Similarly, if $x^2 << 1$ then $\lambda >> 1$ and so $\sigma_n^2 >> x^2 \sigma_p^2$ and $\kappa \rightarrow 0$. This means that since the magnitude of $x$ is small, so is the deviation of the output from the prior model. So the prior estimation is favored.  
Finally, let's consider the 99.6% confidence intervals when we use the measured output and the output from the prior model respectively:  


*

*prior model:
The weight $w$ is normally distributed with mean $w_0$ and standard deviation $ \sigma_p$. The confidence interval for the true output is:
$(w_0 - 3\sigma_p)x \leq y_{true} \leq (w_0 + 3\sigma_p)x$
or
$|y_{true} - w_0x| \leq 3\sigma_p x$  

*data:
The measurement error is normally distributed and therefore:
$y -3\sigma_n \leq y_{true} \leq y + 3\sigma_n$
or
$|y_{true} - y| \leq 3\sigma_n$
From the above we can deduce which estimation is the best: the prior model $wx$ or the observed output $y$. The two estimations lie around different mean values with different uncertainties.

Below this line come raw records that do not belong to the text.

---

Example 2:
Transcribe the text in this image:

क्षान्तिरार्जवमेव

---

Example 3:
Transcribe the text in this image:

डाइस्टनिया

What we care about is the uncertainty that is $3\sigma_p x$ or $3\sigma_n$.  
A: I'm not familiar with the book, but I'm guessing the "test input points" are the explanatory variables. Prediction uncertainty is smallest when the explanatory variables are at their mean and grows larger as the explanatory variables go away from the mean.